MATERIAL TO PROCESS =
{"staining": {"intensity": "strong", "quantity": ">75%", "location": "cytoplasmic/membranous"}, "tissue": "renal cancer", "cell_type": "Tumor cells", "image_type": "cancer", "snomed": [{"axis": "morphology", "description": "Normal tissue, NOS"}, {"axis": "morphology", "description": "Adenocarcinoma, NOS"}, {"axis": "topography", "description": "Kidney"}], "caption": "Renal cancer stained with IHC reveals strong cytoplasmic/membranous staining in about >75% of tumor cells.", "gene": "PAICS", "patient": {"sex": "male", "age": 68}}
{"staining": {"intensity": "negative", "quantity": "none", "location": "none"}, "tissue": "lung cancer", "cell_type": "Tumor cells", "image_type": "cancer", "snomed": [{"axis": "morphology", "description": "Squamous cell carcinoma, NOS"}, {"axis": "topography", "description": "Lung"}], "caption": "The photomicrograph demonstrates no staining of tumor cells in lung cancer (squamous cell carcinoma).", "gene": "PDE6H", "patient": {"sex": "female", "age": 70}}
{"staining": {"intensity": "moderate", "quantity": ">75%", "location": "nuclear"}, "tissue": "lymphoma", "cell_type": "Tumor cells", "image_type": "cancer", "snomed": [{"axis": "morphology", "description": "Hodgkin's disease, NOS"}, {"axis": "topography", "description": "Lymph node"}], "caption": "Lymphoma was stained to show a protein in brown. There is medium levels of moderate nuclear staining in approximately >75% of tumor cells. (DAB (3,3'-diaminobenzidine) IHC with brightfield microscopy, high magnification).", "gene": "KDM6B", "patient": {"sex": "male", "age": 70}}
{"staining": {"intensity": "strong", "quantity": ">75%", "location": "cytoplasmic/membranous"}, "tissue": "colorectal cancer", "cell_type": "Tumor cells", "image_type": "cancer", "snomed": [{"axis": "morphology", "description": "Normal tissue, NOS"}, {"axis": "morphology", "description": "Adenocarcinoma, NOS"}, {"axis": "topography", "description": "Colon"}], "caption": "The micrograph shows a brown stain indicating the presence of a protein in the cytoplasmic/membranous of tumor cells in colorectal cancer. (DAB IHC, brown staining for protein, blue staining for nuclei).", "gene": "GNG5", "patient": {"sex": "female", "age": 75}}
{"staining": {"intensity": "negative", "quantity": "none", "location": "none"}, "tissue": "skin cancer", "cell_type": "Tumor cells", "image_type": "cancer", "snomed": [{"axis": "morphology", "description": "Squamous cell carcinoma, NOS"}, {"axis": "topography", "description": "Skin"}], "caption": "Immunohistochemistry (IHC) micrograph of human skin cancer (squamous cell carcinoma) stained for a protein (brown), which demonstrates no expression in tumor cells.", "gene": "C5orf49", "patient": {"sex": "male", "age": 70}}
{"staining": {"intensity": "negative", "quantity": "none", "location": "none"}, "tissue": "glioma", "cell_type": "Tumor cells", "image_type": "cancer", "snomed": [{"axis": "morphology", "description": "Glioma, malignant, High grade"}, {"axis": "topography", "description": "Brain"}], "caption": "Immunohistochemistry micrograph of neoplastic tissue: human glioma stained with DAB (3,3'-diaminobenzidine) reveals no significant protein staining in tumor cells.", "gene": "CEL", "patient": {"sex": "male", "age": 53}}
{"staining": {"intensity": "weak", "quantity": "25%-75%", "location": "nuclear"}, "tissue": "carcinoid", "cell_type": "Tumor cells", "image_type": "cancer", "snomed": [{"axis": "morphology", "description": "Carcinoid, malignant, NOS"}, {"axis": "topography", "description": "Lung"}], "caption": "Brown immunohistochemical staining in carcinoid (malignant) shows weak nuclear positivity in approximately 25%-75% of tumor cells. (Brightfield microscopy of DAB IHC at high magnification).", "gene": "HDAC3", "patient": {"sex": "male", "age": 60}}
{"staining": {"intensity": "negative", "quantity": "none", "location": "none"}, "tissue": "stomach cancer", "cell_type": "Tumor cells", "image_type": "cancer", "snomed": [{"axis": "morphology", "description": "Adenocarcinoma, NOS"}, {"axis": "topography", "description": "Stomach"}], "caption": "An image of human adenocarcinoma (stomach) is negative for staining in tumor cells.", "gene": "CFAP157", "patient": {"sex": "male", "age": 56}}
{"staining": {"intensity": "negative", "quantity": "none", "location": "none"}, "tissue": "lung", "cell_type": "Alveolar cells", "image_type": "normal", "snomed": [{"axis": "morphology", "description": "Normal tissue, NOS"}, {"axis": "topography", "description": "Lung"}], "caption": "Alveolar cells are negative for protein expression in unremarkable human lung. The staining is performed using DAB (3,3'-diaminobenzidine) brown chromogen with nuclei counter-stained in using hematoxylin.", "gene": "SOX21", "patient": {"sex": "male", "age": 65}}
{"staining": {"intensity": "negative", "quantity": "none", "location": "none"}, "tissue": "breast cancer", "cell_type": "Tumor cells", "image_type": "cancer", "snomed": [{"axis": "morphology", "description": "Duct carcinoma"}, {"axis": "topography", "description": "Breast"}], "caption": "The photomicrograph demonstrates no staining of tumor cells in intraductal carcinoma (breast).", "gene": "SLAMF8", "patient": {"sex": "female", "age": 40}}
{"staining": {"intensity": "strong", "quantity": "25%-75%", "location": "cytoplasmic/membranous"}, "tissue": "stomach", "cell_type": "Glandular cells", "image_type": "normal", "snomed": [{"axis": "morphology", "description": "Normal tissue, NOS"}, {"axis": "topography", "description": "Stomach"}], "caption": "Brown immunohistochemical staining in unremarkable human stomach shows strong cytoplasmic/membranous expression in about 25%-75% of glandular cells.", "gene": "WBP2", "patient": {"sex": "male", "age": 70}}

ASSIGNED TASK =
Set out the records again, exactly as they appear above.

SOLUTION =
{"staining": {"intensity": "strong", "quantity": ">75%", "location": "cytoplasmic/membranous"}, "tissue": "renal cancer", "cell_type": "Tumor cells", "image_type": "cancer", "snomed": [{"axis": "morphology", "description": "Normal tissue, NOS"}, {"axis": "morphology", "description": "Adenocarcinoma, NOS"}, {"axis": "topography", "description": "Kidney"}], "caption": "Renal cancer stained with IHC reveals strong cytoplasmic/membranous staining in about >75% of tumor cells.", "gene": "PAICS", "patient": {"sex": "male", "age": 68}}
{"staining": {"intensity": "negative", "quantity": "none", "location": "none"}, "tissue": "lung cancer", "cell_type": "Tumor cells", "image_type": "cancer", "snomed": [{"axis": "morphology", "description": "Squamous cell carcinoma, NOS"}, {"axis": "topography", "description": "Lung"}], "caption": "The photomicrograph demonstrates no staining of tumor cells in lung cancer (squamous cell carcinoma).", "gene": "PDE6H", "patient": {"sex": "female", "age": 70}}
{"staining": {"intensity": "moderate", "quantity": ">75%", "location": "nuclear"}, "tissue": "lymphoma", "cell_type": "Tumor cells", "image_type": "cancer", "snomed": [{"axis": "morphology", "description": "Hodgkin's disease, NOS"}, {"axis": "topography", "description": "Lymph node"}], "caption": "Lymphoma was stained to show a protein in brown. There is medium levels of moderate nuclear staining in approximately >75% of tumor cells. (DAB (3,3'-diaminobenzidine) IHC with brightfield microscopy, high magnification).", "gene": "KDM6B", "patient": {"sex": "male", "age": 70}}
{"staining": {"intensity": "strong", "quantity": ">75%", "location": "cytoplasmic/membranous"}, "tissue": "colorectal cancer", "cell_type": "Tumor cells", "image_type": "cancer", "snomed": [{"axis": "morphology", "description": "Normal tissue, NOS"}, {"axis": "morphology", "description": "Adenocarcinoma, NOS"}, {"axis": "topography", "description": "Colon"}], "caption": "The micrograph shows a brown stain indicating the presence of a protein in the cytoplasmic/membranous of tumor cells in colorectal cancer. (DAB IHC, brown staining for protein, blue staining for nuclei).", "gene": "GNG5", "patient": {"sex": "female", "age": 75}}
{"staining": {"intensity": "negative", "quantity": "none", "location": "none"}, "tissue": "skin cancer", "cell_type": "Tumor cells", "image_type": "cancer", "snomed": [{"axis": "morphology", "description": "Squamous cell carcinoma, NOS"}, {"axis": "topography", "description": "Skin"}], "caption": "Immunohistochemistry (IHC) micrograph of human skin cancer (squamous cell carcinoma) stained for a protein (brown), which demonstrates no expression in tumor cells.", "gene": "C5orf49", "patient": {"sex": "male", "age": 70}}
{"staining": {"intensity": "negative", "quantity": "none", "location": "none"}, "tissue": "glioma", "cell_type": "Tumor cells", "image_type": "cancer", "snomed": [{"axis": "morphology", "description": "Glioma, malignant, High grade"}, {"axis": "topography", "description": "Brain"}], "caption": "Immunohistochemistry micrograph of neoplastic tissue: human glioma stained with DAB (3,3'-diaminobenzidine) reveals no significant protein staining in tumor cells.", "gene": "CEL", "patient": {"sex": "male", "age": 53}}
{"staining": {"intensity": "weak", "quantity": "25%-75%", "location": "nuclear"}, "tissue": "carcinoid", "cell_type": "Tumor cells", "image_type": "cancer", "snomed": [{"axis": "morphology", "description": "Carcinoid, malignant, NOS"}, {"axis": "topography", "description": "Lung"}], "caption": "Brown immunohistochemical staining in carcinoid (malignant) shows weak nuclear positivity in approximately 25%-75% of tumor cells. (Brightfield microscopy of DAB IHC at high magnification).", "gene": "HDAC3", "patient": {"sex": "male", "age": 60}}
{"staining": {"intensity": "negative", "quantity": "none", "location": "none"}, "tissue": "stomach cancer", "cell_type": "Tumor cells", "image_type": "cancer", "snomed": [{"axis": "morphology", "description": "Adenocarcinoma, NOS"}, {"axis": "topography", "description": "Stomach"}], "caption": "An image of human adenocarcinoma (stomach) is negative for staining in tumor cells.", "gene": "CFAP157", "patient": {"sex": "male", "age": 56}}
{"staining": {"intensity": "negative", "quantity": "none", "location": "none"}, "tissue": "lung", "cell_type": "Alveolar cells", "image_type": "normal", "snomed": [{"axis": "morphology", "description": "Normal tissue, NOS"}, {"axis": "topography", "description": "Lung"}], "caption": "Alveolar cells are negative for protein expression in unremarkable human lung. The staining is performed using DAB (3,3'-diaminobenzidine) brown chromogen with nuclei counter-stained in using hematoxylin.", "gene": "SOX21", "patient": {"sex": "male", "age": 65}}
{"staining": {"intensity": "negative", "quantity": "none", "location": "none"}, "tissue": "breast cancer", "cell_type": "Tumor cells", "image_type": "cancer", "snomed": [{"axis": "morphology", "description": "Duct carcinoma"}, {"axis": "topography", "description": "Breast"}], "caption": "The photomicrograph demonstrates no staining of tumor cells in intraductal carcinoma (breast).", "gene": "SLAMF8", "patient": {"sex": "female", "age": 40}}
{"staining": {"intensity": "strong", "quantity": "25%-75%", "location": "cytoplasmic/membranous"}, "tissue": "stomach", "cell_type": "Glandular cells", "image_type": "normal", "snomed": [{"axis": "morphology", "description": "Normal tissue, NOS"}, {"axis": "topography", "description": "Stomach"}], "caption": "Brown immunohistochemical staining in unremarkable human stomach shows strong cytoplasmic/membranous expression in about 25%-75% of glandular cells.", "gene": "WBP2", "patient": {"sex": "male", "age": 70}}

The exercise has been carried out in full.